In Mannheim, the number of new cases was significantly higher in 2017 with 215 new cases. The number then continued to fall in the following years. In 2023, the court recorded only 70 new cases.

Since June 2023, the Unified Patent Court under Peter Tochtermann and Holger Kircher has also presented the Mannheim court with some competition. It currently has eleven pending infringement actions.

Recently, the Regional Court Munich also reacted to declining case numbers. Since 2023, the 44th Civil Chamber has no longer received new cases and only processes old patent actions. Instead, the court has only assigned new patent actions to the 7th and 21st Civil Chambers.

End of a long tradition

With the dissolution of Mannheim Regional Court’s 7th Civil Chamber, one of Germany’s most traditional patent chambers is closing its doors.

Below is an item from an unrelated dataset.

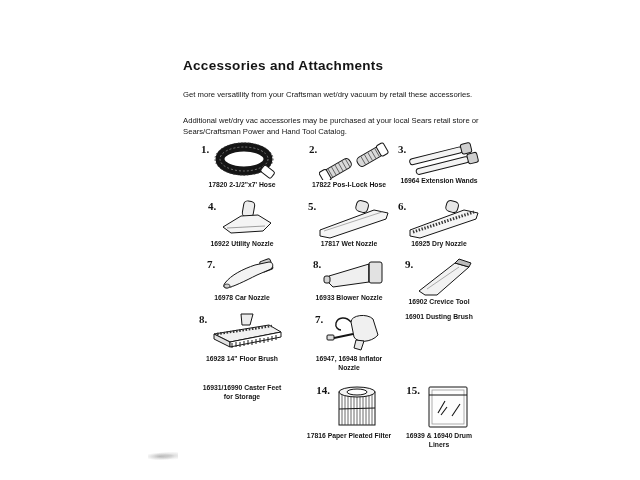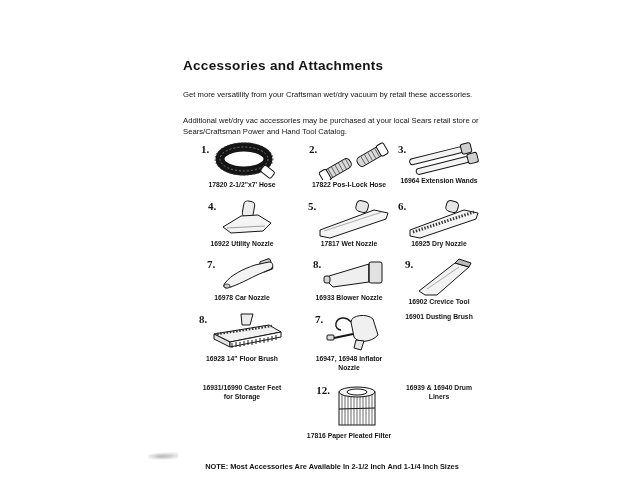"12." span.num { text: 12 -> 14 }
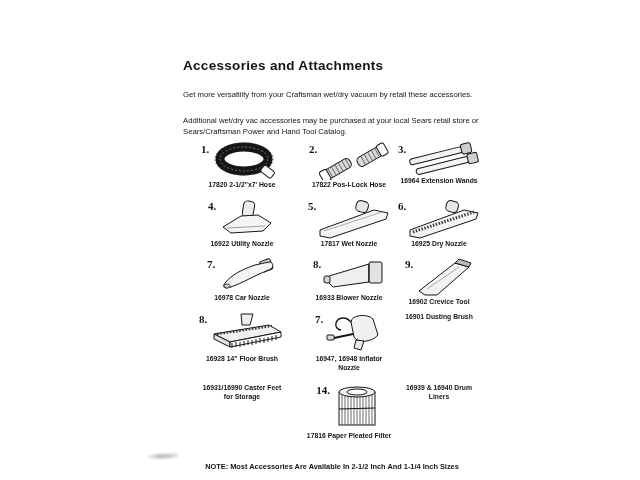"15." div.art-row { html: none -> <div> <span>15.</span> <span> <svg> <rect></rect> <rect></rect> <line></line> <path></path> </svg> </span> </div> }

Andreas Voß headed the chamber for many years, before moving to the Higher Regional Court in 2015. Under his leadership, the chamber decided numerous proceedings relating to mobile communications in the ‘smartphone wars’ between Apple, Samsung, Google and Microsoft from 2010 onwards. However, one of the best-known disputes was IPCom’s lawsuits against Nokia, in which the NPE allegedly claimed up to €12 billion in damages from the Finnish mobile phone manufacturer in the 2000s.

Most recently, the chamber attracted attention through its involvement in the so-called connected cars battles between Broadcom and the VW Group, and Nokia and Daimler.

Andreas Voß’s move to the Higher Regional Court in 2015 preceded a turbulent phase for the chamber, as his successor died suddenly. Patricia Rombach, who is now also a UPC judge, took over the chamber, but moved to an antitrust chamber of the court just two years later. With Peter Tochtermann, the 7th Civil Chamber returned to calmer waters in 2018. Last year, however, Tochtermann also moved to the UPC as a full-time judge.